Viking Sunstone

23 Mar

 

Modern replica of a Viking ship. Source

The Viking sunstone has been mentioned in various Icelandic texts throughout the 13th-15th centuries. It is said to have assisted Vikings in navigation when the sun was below the horizon or covered during an overcast day. One of the texts is the “Rauðúlfs þáttr“, it specifically mentions an account where the sunstone was used to locate the sun in overcast skies. Here is a translation of part of the text (Source):

“The weather was thick and snowy as Sigurður had predicted. Then the king summoned Sigurður and Dagur (Rauðúlfur’s sons) to him. The king made people look out and they could nowhere see a clear sky. Then he asked Sigurður to tell where the sun was at that time. He gave a clear assertion. Then the king made them fetch the solar stone and held it up and saw where light radiated from the stone and thus directly verified Sigurður’ s prediction”

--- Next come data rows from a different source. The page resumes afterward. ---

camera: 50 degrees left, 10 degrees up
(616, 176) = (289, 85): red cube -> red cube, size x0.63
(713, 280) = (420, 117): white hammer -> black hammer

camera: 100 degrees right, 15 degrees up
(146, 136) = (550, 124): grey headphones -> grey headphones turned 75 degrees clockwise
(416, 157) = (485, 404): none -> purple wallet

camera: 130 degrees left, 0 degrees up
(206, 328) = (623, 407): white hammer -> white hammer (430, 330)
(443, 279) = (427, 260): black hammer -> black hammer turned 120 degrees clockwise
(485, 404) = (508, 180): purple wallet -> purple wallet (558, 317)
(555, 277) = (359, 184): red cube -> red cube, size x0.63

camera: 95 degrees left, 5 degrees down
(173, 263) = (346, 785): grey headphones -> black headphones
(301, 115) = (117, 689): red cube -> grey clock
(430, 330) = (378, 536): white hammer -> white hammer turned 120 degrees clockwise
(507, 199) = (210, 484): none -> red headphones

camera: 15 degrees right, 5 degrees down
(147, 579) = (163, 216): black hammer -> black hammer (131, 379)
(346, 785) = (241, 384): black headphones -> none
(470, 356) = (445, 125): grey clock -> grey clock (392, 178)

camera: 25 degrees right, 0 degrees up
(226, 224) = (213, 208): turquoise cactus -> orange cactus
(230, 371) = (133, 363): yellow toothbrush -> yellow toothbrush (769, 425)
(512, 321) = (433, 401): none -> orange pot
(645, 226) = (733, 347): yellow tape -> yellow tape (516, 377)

Recently, a crystal was discovered in an Elizabethan ship wreck, and is believed to be an original sunstone artifact. Chemical analysis has shown that the artifact is made from calcite; in the past, it has been suggested that this could possibly have been the mineral that the Viking sunstones were made from. The reason for this is that calcite has an optical property called ‘birefringence’. This means that the speed at which light travels through the mineral varies depending on the polarization and propagation direction of the incident light rays.

A calcite crystal showing the effect caused due to birefringence.

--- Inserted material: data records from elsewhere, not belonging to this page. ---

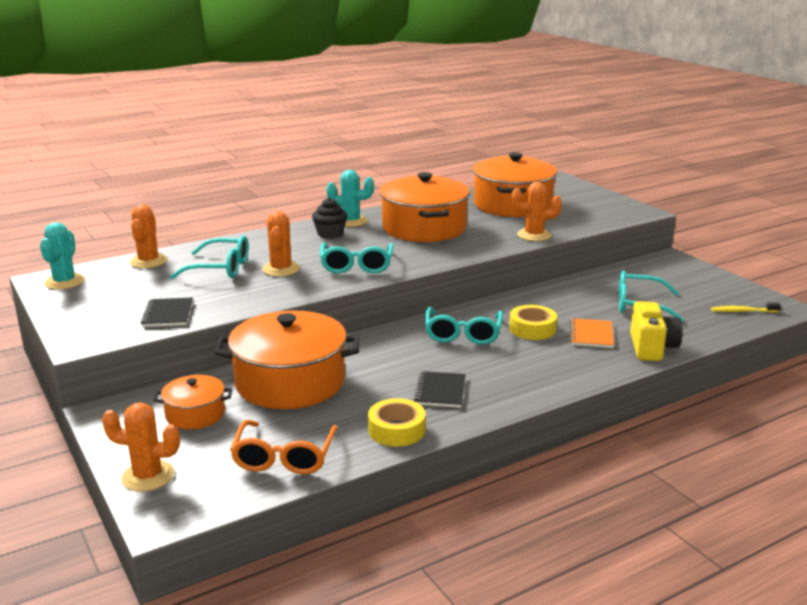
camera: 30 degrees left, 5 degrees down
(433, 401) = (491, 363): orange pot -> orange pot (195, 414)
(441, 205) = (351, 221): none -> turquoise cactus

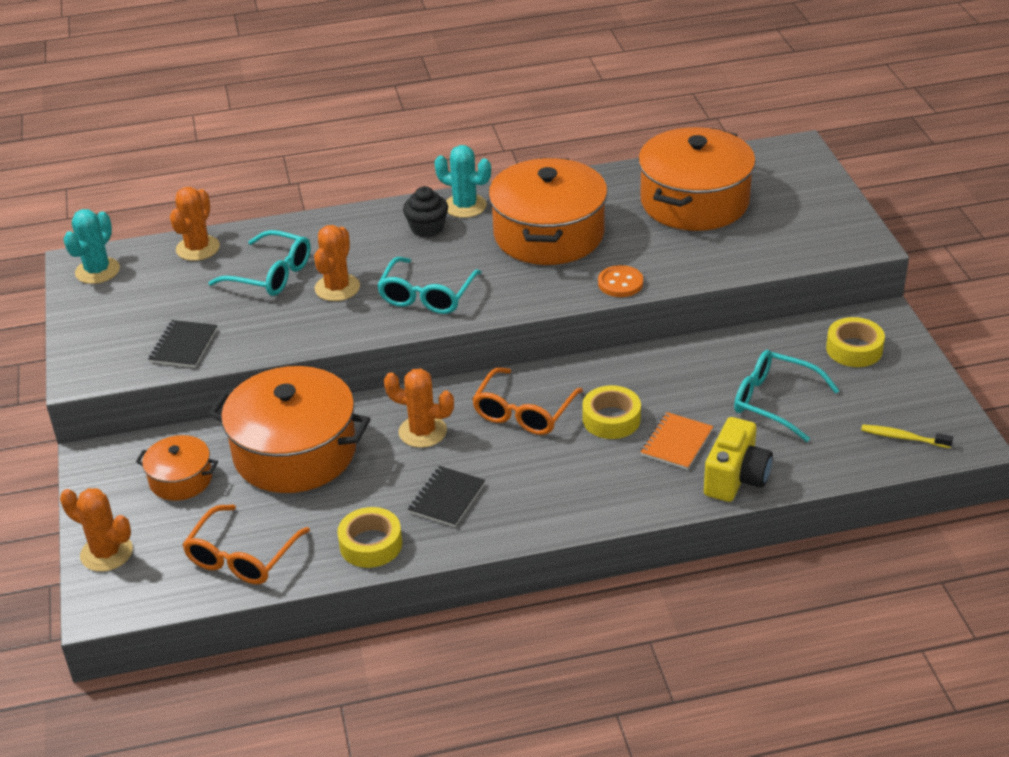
camera: 20 degrees right, 15 degrees up
(463, 334) = (523, 412): turquoise glasses -> orange glasses
(496, 245) = (620, 283): none -> orange button
(534, 235) = (681, 271): orange cactus -> orange cactus (422, 432)
(666, 274) = (854, 349): none -> yellow tape

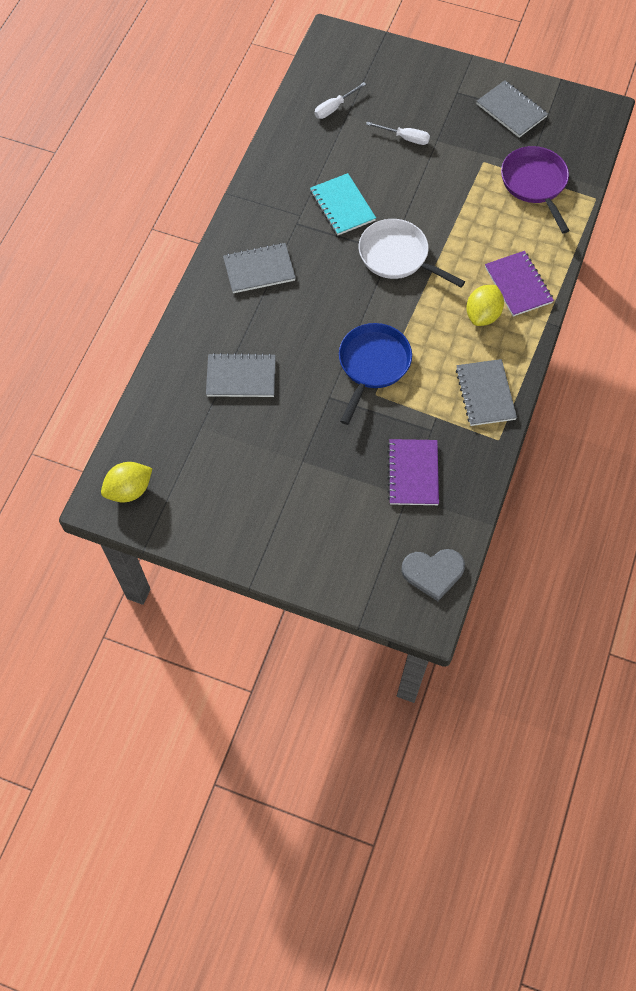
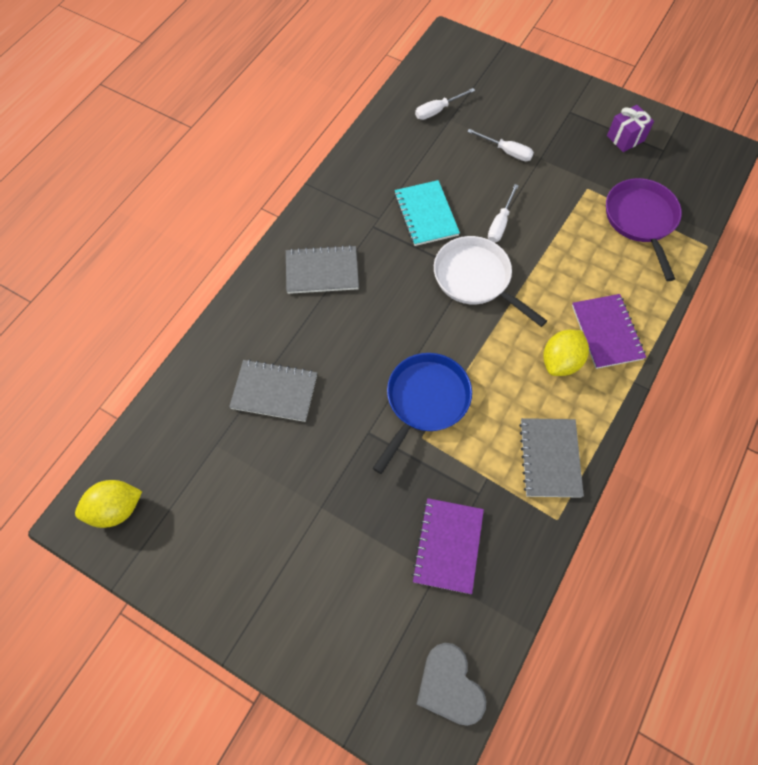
camera: 10 degrees right, 0 degrees up
(410, 204) = (500, 223): none -> white screwdriver
(433, 572) = (449, 686): grey heart -> grey heart turned 60 degrees clockwise
(511, 111) = (625, 138): grey notebook -> purple gift

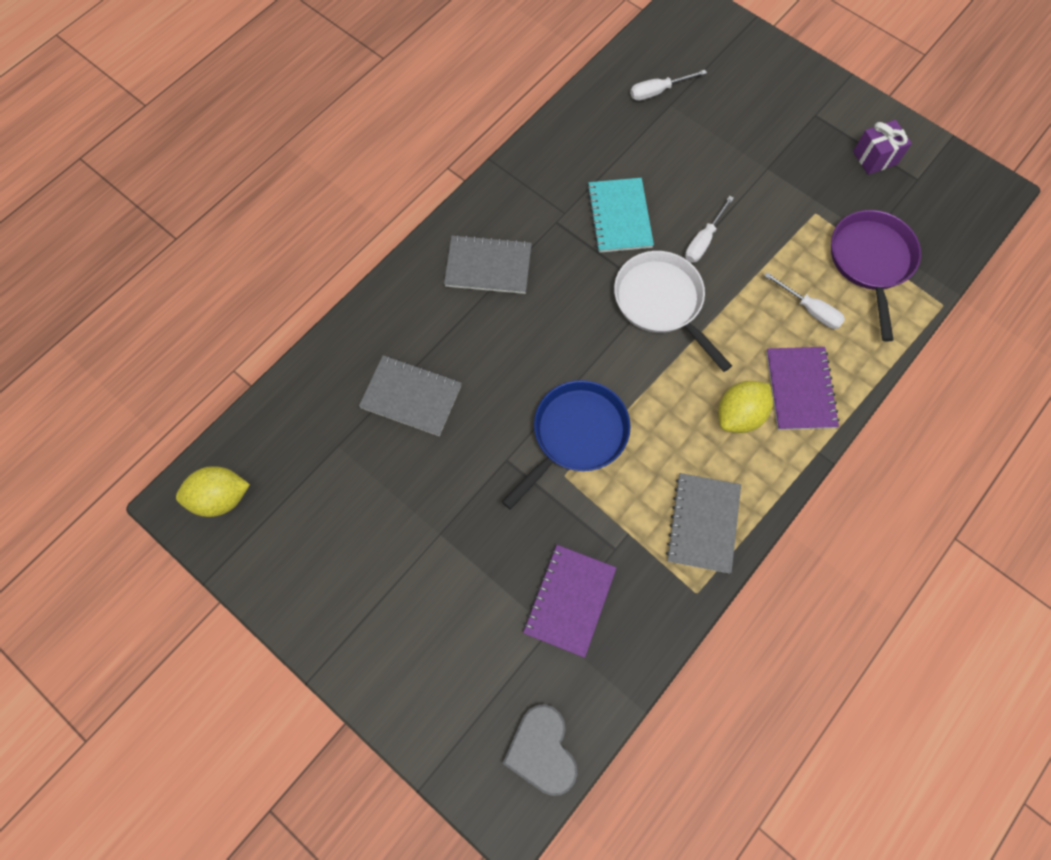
camera: 10 degrees right, 5 degrees up
(506, 152) = (729, 154): white screwdriver -> white screwdriver (810, 310)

A calcite crystal showing the effect caused due to birefringence.

To explain this in more detail I will use an analogy. Imagine you are pushing a pram along a footpath (light travelling through air), to the right of the footpath there is a lot of sand (a material other than air, in this case calcite). If the right hand wheels of the pram were to go in to the sand, the pram would be pulled in the direction of the sand because the pram travels slower in sand. When this happens with light going from air to another material such as water or glass, it is called diffraction. The difference with calcite is that that change in speed depends on the angle that the light enters the crystal and also the polarization of the light waves.

This image shows how light rays polarized in different orientations diffract by different amounts. This is what causes the doubling effect seen in the picture above.

This image shows how light rays polarized in different orientations diffract by different amounts. This is what causes the doubling effect seen in the picture above.

So what does this have to do with calcite being the sunstone? If you were to hold a calcite crystal up to the horizon and rotate around, you would see the doubling effect occur at different angles from the sun due to the change in polarization of light entering the atmosphere. If you were facing the direction of the sun, the double image would begin to line up as the light would be all polarized in the same direction. This would allow you to know which direction you are travelling and therefore whether you were on the right path or not.

The sunstone had been thought of as just a legend for quite some time, but the recent discovery mentioned above adds much credibility to the mentions of this fascinating object in historical texts.